Collected data:
= = =
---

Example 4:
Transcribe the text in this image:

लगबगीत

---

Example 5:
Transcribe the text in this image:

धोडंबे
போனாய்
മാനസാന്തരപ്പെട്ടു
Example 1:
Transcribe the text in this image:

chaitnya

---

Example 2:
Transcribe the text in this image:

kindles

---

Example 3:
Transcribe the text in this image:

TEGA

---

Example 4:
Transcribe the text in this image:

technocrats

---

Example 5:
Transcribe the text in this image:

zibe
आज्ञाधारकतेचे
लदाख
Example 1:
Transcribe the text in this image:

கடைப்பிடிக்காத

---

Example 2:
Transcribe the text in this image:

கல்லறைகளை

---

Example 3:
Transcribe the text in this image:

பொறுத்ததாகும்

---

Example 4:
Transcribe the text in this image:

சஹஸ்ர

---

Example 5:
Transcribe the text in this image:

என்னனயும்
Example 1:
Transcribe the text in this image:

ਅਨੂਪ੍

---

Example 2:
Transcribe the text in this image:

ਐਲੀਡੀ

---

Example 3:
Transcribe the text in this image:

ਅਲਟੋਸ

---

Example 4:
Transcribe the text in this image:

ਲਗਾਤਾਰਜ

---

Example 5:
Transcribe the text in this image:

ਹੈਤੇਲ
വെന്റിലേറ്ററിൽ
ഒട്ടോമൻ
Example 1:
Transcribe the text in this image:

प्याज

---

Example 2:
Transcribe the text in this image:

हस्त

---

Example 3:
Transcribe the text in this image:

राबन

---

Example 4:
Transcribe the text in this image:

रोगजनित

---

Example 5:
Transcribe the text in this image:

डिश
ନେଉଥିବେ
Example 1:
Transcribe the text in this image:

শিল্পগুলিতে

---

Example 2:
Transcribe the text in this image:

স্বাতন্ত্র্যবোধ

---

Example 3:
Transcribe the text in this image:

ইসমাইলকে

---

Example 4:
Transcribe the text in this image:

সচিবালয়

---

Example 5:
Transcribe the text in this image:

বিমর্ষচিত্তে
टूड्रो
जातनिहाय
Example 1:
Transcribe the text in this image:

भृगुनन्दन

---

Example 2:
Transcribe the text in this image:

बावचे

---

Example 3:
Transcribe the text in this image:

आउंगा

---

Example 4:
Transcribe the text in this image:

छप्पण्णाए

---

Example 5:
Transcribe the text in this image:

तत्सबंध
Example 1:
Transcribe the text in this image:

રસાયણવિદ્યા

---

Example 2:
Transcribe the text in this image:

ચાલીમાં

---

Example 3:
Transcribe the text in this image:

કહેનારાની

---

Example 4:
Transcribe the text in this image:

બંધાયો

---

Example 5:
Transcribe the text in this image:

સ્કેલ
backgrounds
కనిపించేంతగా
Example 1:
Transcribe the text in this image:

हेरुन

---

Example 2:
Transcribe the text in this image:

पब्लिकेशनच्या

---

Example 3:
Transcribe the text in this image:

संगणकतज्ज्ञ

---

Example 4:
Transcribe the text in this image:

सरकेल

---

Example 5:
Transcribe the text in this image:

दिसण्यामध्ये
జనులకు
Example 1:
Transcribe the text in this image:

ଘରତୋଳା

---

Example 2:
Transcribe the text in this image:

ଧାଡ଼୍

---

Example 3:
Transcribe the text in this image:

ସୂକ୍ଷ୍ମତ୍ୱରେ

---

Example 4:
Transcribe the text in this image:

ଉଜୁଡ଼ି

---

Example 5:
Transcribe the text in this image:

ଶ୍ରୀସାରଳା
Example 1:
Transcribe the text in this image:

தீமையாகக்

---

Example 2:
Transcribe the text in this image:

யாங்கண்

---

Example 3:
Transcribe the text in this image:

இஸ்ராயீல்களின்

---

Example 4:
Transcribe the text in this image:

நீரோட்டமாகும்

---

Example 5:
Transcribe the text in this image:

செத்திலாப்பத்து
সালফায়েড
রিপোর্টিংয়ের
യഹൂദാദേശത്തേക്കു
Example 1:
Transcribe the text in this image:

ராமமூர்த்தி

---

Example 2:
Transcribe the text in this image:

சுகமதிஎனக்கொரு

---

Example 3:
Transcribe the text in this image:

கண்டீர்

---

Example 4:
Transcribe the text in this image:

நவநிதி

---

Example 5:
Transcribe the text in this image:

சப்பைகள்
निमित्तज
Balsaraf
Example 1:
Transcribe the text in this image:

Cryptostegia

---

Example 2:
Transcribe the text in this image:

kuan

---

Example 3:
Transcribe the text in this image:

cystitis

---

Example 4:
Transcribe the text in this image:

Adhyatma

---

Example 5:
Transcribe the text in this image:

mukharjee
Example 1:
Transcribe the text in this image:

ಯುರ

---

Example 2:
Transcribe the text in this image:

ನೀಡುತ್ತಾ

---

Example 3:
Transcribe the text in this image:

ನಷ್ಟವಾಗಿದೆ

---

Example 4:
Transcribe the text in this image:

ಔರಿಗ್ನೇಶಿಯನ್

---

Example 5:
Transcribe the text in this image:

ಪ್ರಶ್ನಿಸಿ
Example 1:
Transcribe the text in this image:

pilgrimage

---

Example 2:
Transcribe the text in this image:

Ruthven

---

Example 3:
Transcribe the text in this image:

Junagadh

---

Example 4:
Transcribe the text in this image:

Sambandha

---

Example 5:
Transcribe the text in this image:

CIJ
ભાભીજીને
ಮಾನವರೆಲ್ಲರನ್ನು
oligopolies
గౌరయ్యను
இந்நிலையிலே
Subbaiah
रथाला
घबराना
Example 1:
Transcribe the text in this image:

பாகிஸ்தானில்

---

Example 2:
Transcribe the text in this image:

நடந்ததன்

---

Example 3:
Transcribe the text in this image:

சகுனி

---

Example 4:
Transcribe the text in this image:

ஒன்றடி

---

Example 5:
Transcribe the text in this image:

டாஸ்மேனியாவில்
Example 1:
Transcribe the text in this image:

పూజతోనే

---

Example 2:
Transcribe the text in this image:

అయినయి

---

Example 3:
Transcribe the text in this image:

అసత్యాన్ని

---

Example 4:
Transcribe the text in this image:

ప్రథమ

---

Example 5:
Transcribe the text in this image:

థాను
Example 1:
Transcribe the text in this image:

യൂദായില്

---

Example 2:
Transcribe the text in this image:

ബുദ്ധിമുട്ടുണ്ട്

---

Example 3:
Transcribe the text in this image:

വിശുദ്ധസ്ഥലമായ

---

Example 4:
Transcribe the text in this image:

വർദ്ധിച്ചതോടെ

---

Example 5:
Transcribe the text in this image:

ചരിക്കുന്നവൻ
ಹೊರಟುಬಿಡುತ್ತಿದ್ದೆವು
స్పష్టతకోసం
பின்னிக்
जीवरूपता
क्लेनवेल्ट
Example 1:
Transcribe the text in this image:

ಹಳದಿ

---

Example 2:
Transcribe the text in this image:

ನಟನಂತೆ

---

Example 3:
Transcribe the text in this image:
= = =
• Brief
Please return every line of the data, unaltered.

• Solution to this task
---

Example 4:
Transcribe the text in this image:

लगबगीत

---

Example 5:
Transcribe the text in this image:

धोडंबे
போனாய்
മാനസാന്തരപ്പെട്ടു
Example 1:
Transcribe the text in this image:

chaitnya

---

Example 2:
Transcribe the text in this image:

kindles

---

Example 3:
Transcribe the text in this image:

TEGA

---

Example 4:
Transcribe the text in this image:

technocrats

---

Example 5:
Transcribe the text in this image:

zibe
आज्ञाधारकतेचे
लदाख
Example 1:
Transcribe the text in this image:

கடைப்பிடிக்காத

---

Example 2:
Transcribe the text in this image:

கல்லறைகளை

---

Example 3:
Transcribe the text in this image:

பொறுத்ததாகும்

---

Example 4:
Transcribe the text in this image:

சஹஸ்ர

---

Example 5:
Transcribe the text in this image:

என்னனயும்
Example 1:
Transcribe the text in this image:

ਅਨੂਪ੍

---

Example 2:
Transcribe the text in this image:

ਐਲੀਡੀ

---

Example 3:
Transcribe the text in this image:

ਅਲਟੋਸ

---

Example 4:
Transcribe the text in this image:

ਲਗਾਤਾਰਜ

---

Example 5:
Transcribe the text in this image:

ਹੈਤੇਲ
വെന്റിലേറ്ററിൽ
ഒട്ടോമൻ
Example 1:
Transcribe the text in this image:

प्याज

---

Example 2:
Transcribe the text in this image:

हस्त

---

Example 3:
Transcribe the text in this image:

राबन

---

Example 4:
Transcribe the text in this image:

रोगजनित

---

Example 5:
Transcribe the text in this image:

डिश
ନେଉଥିବେ
Example 1:
Transcribe the text in this image:

শিল্পগুলিতে

---

Example 2:
Transcribe the text in this image:

স্বাতন্ত্র্যবোধ

---

Example 3:
Transcribe the text in this image:

ইসমাইলকে

---

Example 4:
Transcribe the text in this image:

সচিবালয়

---

Example 5:
Transcribe the text in this image:

বিমর্ষচিত্তে
टूड्रो
जातनिहाय
Example 1:
Transcribe the text in this image:

भृगुनन्दन

---

Example 2:
Transcribe the text in this image:

बावचे

---

Example 3:
Transcribe the text in this image:

आउंगा

---

Example 4:
Transcribe the text in this image:

छप्पण्णाए

---

Example 5:
Transcribe the text in this image:

तत्सबंध
Example 1:
Transcribe the text in this image:

રસાયણવિદ્યા

---

Example 2:
Transcribe the text in this image:

ચાલીમાં

---

Example 3:
Transcribe the text in this image:

કહેનારાની

---

Example 4:
Transcribe the text in this image:

બંધાયો

---

Example 5:
Transcribe the text in this image:

સ્કેલ
backgrounds
కనిపించేంతగా
Example 1:
Transcribe the text in this image:

हेरुन

---

Example 2:
Transcribe the text in this image:

पब्लिकेशनच्या

---

Example 3:
Transcribe the text in this image:

संगणकतज्ज्ञ

---

Example 4:
Transcribe the text in this image:

सरकेल

---

Example 5:
Transcribe the text in this image:

दिसण्यामध्ये
జనులకు
Example 1:
Transcribe the text in this image:

ଘରତୋଳା

---

Example 2:
Transcribe the text in this image:

ଧାଡ଼୍

---

Example 3:
Transcribe the text in this image:

ସୂକ୍ଷ୍ମତ୍ୱରେ

---

Example 4:
Transcribe the text in this image:

ଉଜୁଡ଼ି

---

Example 5:
Transcribe the text in this image:

ଶ୍ରୀସାରଳା
Example 1:
Transcribe the text in this image:

தீமையாகக்

---

Example 2:
Transcribe the text in this image:

யாங்கண்

---

Example 3:
Transcribe the text in this image:

இஸ்ராயீல்களின்

---

Example 4:
Transcribe the text in this image:

நீரோட்டமாகும்

---

Example 5:
Transcribe the text in this image:

செத்திலாப்பத்து
সালফায়েড
রিপোর্টিংয়ের
യഹൂദാദേശത്തേക്കു
Example 1:
Transcribe the text in this image:

ராமமூர்த்தி

---

Example 2:
Transcribe the text in this image:

சுகமதிஎனக்கொரு

---

Example 3:
Transcribe the text in this image:

கண்டீர்

---

Example 4:
Transcribe the text in this image:

நவநிதி

---

Example 5:
Transcribe the text in this image:

சப்பைகள்
निमित्तज
Balsaraf
Example 1:
Transcribe the text in this image:

Cryptostegia

---

Example 2:
Transcribe the text in this image:

kuan

---

Example 3:
Transcribe the text in this image:

cystitis

---

Example 4:
Transcribe the text in this image:

Adhyatma

---

Example 5:
Transcribe the text in this image:

mukharjee
Example 1:
Transcribe the text in this image:

ಯುರ

---

Example 2:
Transcribe the text in this image:

ನೀಡುತ್ತಾ

---

Example 3:
Transcribe the text in this image:

ನಷ್ಟವಾಗಿದೆ

---

Example 4:
Transcribe the text in this image:

ಔರಿಗ್ನೇಶಿಯನ್

---

Example 5:
Transcribe the text in this image:

ಪ್ರಶ್ನಿಸಿ
Example 1:
Transcribe the text in this image:

pilgrimage

---

Example 2:
Transcribe the text in this image:

Ruthven

---

Example 3:
Transcribe the text in this image:

Junagadh

---

Example 4:
Transcribe the text in this image:

Sambandha

---

Example 5:
Transcribe the text in this image:

CIJ
ભાભીજીને
ಮಾನವರೆಲ್ಲರನ್ನು
oligopolies
గౌరయ్యను
இந்நிலையிலே
Subbaiah
रथाला
घबराना
Example 1:
Transcribe the text in this image:

பாகிஸ்தானில்

---

Example 2:
Transcribe the text in this image:

நடந்ததன்

---

Example 3:
Transcribe the text in this image:

சகுனி

---

Example 4:
Transcribe the text in this image:

ஒன்றடி

---

Example 5:
Transcribe the text in this image:

டாஸ்மேனியாவில்
Example 1:
Transcribe the text in this image:

పూజతోనే

---

Example 2:
Transcribe the text in this image:

అయినయి

---

Example 3:
Transcribe the text in this image:

అసత్యాన్ని

---

Example 4:
Transcribe the text in this image:

ప్రథమ

---

Example 5:
Transcribe the text in this image:

థాను
Example 1:
Transcribe the text in this image:

യൂദായില്

---

Example 2:
Transcribe the text in this image:

ബുദ്ധിമുട്ടുണ്ട്

---

Example 3:
Transcribe the text in this image:

വിശുദ്ധസ്ഥലമായ

---

Example 4:
Transcribe the text in this image:

വർദ്ധിച്ചതോടെ

---

Example 5:
Transcribe the text in this image:

ചരിക്കുന്നവൻ
ಹೊರಟುಬಿಡುತ್ತಿದ್ದೆವು
స్పష్టతకోసం
பின்னிக்
जीवरूपता
क्लेनवेल्ट
Example 1:
Transcribe the text in this image:

ಹಳದಿ

---

Example 2:
Transcribe the text in this image:

ನಟನಂತೆ

---

Example 3:
Transcribe the text in this image:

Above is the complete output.